According to claim 7,
The selection step is
When matching between the plurality of source projects and the target project is successful, a suitability score composed of a correlation score between the plurality of source projects and the target project and a ratio of the number of modules between the plurality of source projects and the target project steps to calculate
Heterogeneous defect prediction method comprising a.

According to claim 7,
The selection step is
Deriving a suitability score of 0 when matching between the plurality of source projects and the target project fails.
Heterogeneous defect prediction method comprising a.

According to claim 7,
The selection step is
Randomly sampling modules from each of the source data for the plurality of source projects and the source data for the target data, and aligning the source data for the plurality of source projects and the source data for the target data.
Heterogeneous defect prediction method comprising a.

According to claim 10,
The selection step is
Upon completion of the sampling and the sorting, a correlation score is calculated using a Spearman correlation coefficient between source data for the plurality of source projects and target data for the target data, and the p-value of the calculated correlation score is a cutoff Deriving an average of correlation scores calculated for each of the metrics performed on the plurality of source projects and the target project by setting it to 0 if it is greater than the threshold value
Heterogeneous defect prediction method comprising a.

According to claim 1,
The step of predicting the heterogeneous defect,
Constructing a logistic regression-based predictive model for each of the selected at least one or more source projects, and predicting a defect label of the target project using the constructed logistic regression-based predictive model.
Heterogeneous defect prediction method comprising a.

According to claim 12,
The step of predicting the heterogeneous defect,
Returning predicted probabilities from each logistic regression-based prediction model through soft voting, and determining an average of the returned probabilities as a final predicted label.
Heterogeneous defect prediction method comprising a.

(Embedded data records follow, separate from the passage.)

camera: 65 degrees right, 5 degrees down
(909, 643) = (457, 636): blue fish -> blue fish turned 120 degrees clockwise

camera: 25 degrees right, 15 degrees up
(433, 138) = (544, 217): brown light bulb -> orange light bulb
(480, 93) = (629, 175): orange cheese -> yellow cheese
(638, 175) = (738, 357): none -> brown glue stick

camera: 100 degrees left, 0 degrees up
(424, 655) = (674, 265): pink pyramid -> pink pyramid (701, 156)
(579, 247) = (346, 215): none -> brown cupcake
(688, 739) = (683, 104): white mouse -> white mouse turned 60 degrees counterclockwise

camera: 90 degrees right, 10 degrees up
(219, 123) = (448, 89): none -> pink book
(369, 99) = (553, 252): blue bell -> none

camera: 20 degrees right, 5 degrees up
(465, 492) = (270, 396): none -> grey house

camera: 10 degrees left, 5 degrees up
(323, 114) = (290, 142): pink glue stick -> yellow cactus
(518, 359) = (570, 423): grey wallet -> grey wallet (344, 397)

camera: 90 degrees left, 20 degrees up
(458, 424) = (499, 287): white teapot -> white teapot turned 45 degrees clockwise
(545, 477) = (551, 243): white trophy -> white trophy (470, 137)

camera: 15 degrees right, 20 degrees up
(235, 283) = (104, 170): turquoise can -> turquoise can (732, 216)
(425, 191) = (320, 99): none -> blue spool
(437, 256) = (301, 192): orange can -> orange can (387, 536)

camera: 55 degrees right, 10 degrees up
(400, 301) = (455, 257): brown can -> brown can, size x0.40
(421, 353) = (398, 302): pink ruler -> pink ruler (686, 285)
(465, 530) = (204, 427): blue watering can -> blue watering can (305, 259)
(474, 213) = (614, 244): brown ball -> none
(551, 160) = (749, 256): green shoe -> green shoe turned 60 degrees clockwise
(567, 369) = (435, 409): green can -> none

A computer program stored in a computer readable storage medium for executing a heterogeneous defect prediction method performed by a defect prediction system,
selecting at least one source project for ensemble learning by analyzing a correlation between a plurality of source projects and a target project; and
Predicting heterogeneous defects of a target project through ensemble learning of the selected at least one or more source projects.
A computer program stored in a computer readable storage medium comprising a.

In the defect prediction system,
A correlation analyzer for selecting at least one source project for ensemble learning by analyzing the correlation between a plurality of source projects and a target project; and
An ensemble learning unit that predicts heterogeneous defects of a target project through ensemble learning of the selected at least one source project.
Defect prediction system comprising a.